昨日は「りんごの木」(代表は柴田愛子さん)という保育について考えるグループの方たちと小渕沢にある「ぐうたら村」へ行ってきました。村は、森の案内人であり写真家である小西貴士さんの活動の場です。柴田さんと小西さんが、活動の中で子どもたちのこれからを考えると分からなくなることが多いのだけれど、私が「生命誌」について書いたものを読むと、これなんだよという答えが見つかると言って下さいました。そこで、森と畑が広がりその先に富士山が見える(はず。実際は雲に隠れていました)気持ちのよい場での一日を共に過ごし、お話し合いをしました。辺りに生えている草をついばみながら、時々コケコッコーと鳴く烏骨鶏の卵が暖かいのです。こんな卵に触ったのはいつのことだったでしょう。これからもお二人とのおつき合いは続きます。

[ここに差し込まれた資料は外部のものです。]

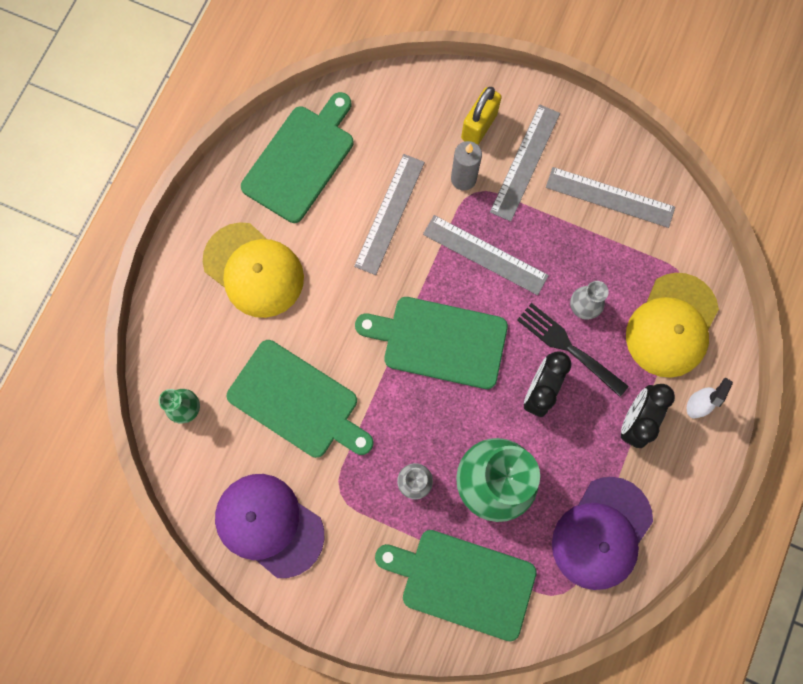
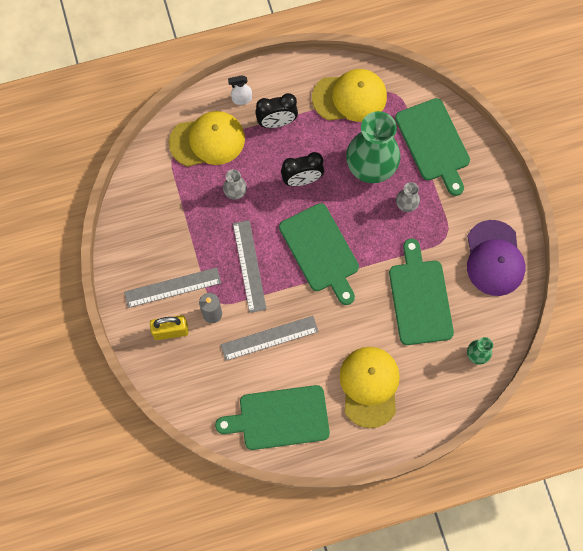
camera: 130 degrees left, 5 degrees down
black fork [517,303,629,397] -> none
grey ruler [546,167,675,228] -> none
purple cap [552,477,653,590] -> yellow cap [312,69,387,122]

帰宅後、お友達が興奮した声で電話をくれました。大阪で行われた坂東玉三郎さんの「お話と素踊り」に行ったら、そこで玉三郎さんが「生命誌の中村桂子さんがこう言ってると話さはったのよ」という報告です。先日、機会があってお話をした時に、「今の社会は未来を考えることが難しいけれど、絶望してはいけないので、一人一人ができることをしていくことですね」ということで意見の一致を見て、そこに生命誌を生かそうとなったのです。

夕方、郵便で届いた雑誌のドリアン助川さんの連載『動物哲学童話』(愛読しています)では、オオアリクイのぺロリン君が、原始細胞に始まる38億年の歴史を思いながら「頭がよくても、殺し合いをやめられない生きものもいます」と言います。早速、この生きものは本当に頭がよいのでしょうかという問いを、ペロリン君、つまりドリアンさんにメールで送りました。私の本を読んで「生命誌を生かして書きますよ」と言って下さっているので、次回が楽しみです。

保育、自然教育、舞台、小説と、科学だけで考えていたのでは決して広がらない世界を作って下さる方たちは本当に大事です。すべてが生命誌です。

絶望しないで、とんでもない殺し合いなどしない社会へ向けて何かをしていくことで、子どもの笑顔がたくさんになりますように。そう思いながら、いつになく豊かな気持ちで床に着きました。